While trawlers may not affect seaweed, industrial overexploitation undoubtedly does. The women of Bharathinagar and their fellow harvesters appear to have pondered their own important, if small, role in that process. Activists and researchers who have worked with them say that, worried by the shrinking yields, they held meetings among themselves and decided to restrict systematic harvesting to five months from July. Then for three months, they do not venture out to sea at all – allowing the seaweed to revive. From March to June, they do harvest but only for very few days in a month. Simply put, the women have created their own self-regulatory regime.

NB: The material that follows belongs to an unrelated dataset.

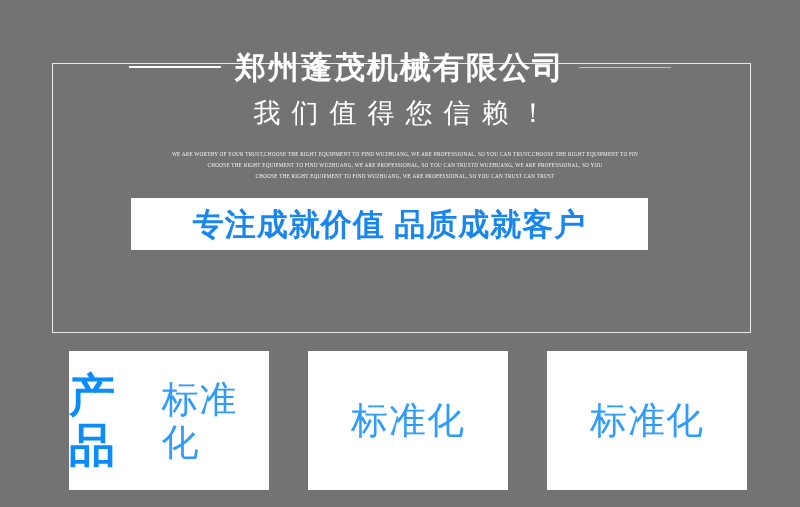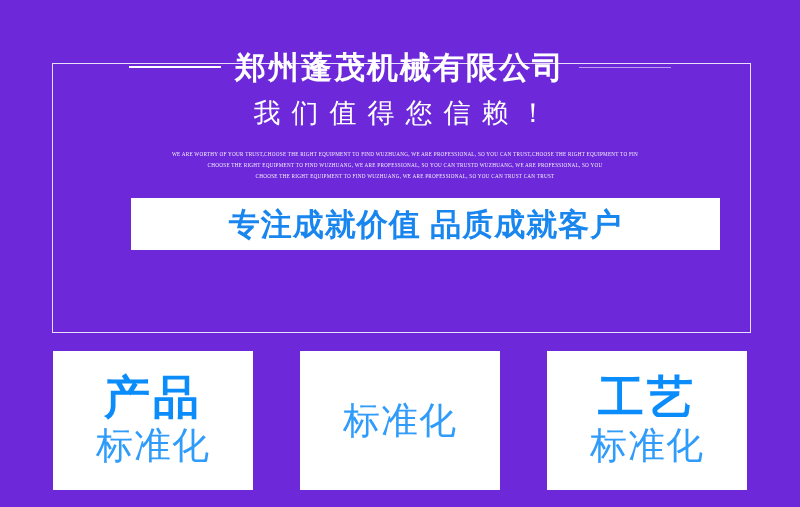"郑州蓬茂机械有限公司" #banner { background: #6d28d9 -> #737373 }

That is a thoughtful approach – but comes at some cost to themselves. “Fisherwomen are not given work under the Mahatma Gandhi National Rural Employment Guarantee Act (MGNREGA),” says Mariamma. “Even during the harvesting season, we hardly earn Rs.100-Rs.150 a day.” In season, each woman can collect up to 25 kilograms of seaweed a day, but the rates they get (also declining) vary according to the kind of seaweed they manage to bring back.
Changes in rules and laws have further complicated matters. Till 1980, they could go out to islands quite far off, such as Nallatheevu, Challi, Upputhanni – some of them nearly two days away by boat. They could spend up to a week on collecting seaweed before returning home. But that year, 21 of the islands they went to came under the Gulf of Mannar Marine National Park – and thereby under the jurisdiction of the Forest Department. The department denied them permission to stay on the islands and has increasingly shut off their access to these locations. Protests against that ban have not elicited any sympathetic response from government. Fearing fines that could range from Rs. 8,000-Rs. 10,000, they don’t go to the islands much anymore.

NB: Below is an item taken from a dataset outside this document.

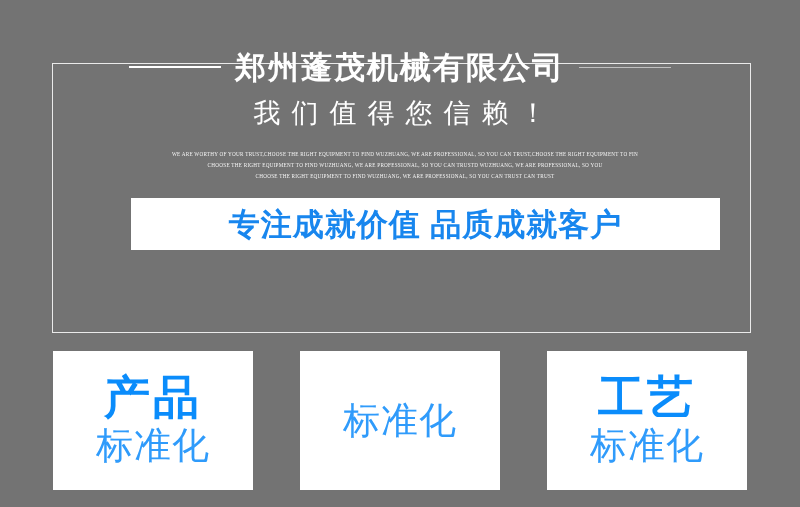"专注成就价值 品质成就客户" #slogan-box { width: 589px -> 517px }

So incomes have shrunk further. “We earned at least Rs. 1,500 to Rs. 2,000 when we used to spend a week on the islands,” says S. Amritham, who has been harvesting seaweed since she was 12. “We used to get both mattakorai and marikozhunthu seaweed. Now it is hard to earn Rs. 1,000 in a week.”
The harvesters may not know of the debates around climate change, but they have experienced it and are aware of some of its impacts. They have understood that many changes are underway in their lives and occupation. They have observed and experienced the changes in the behaviour of the seas, and in temperatures, weather and climate. They have also realised something about the role of human activity (including their own) in the many changes taking place. At the same time, their only income is locked into the whole, complicated set of processes. And they know they are being given no alternatives – as Mariamma’s comment on being excluded from the MGNREGA shows.
The water levels begin to rise from noon, so they start winding up activity for the day. In a couple of hours, they’ve brought back their ‘catch’ on the boats they’ve gone out in and laid it out on shore in the net bags.
Their activity is anything but simple and not without risk. The seas are getting more difficult, and some weeks ago, four fishermen died in a storm in this region. Only three bodies were recovered, and locals believe the winds will get slower and the seas calmer only when the fourth is found as well.
As the locals would say, without the favour of the winds, all sea-related work is challenging. With changes in larger climatic conditions, too many days are unpredictable. Yet the women still venture out into the unquiet waters in search of their only source of livelihood – knowing that both figuratively and sometimes literally, they are adrift on rough seas.
All photos by M. Palani Kumar for PARI’s Rural India project.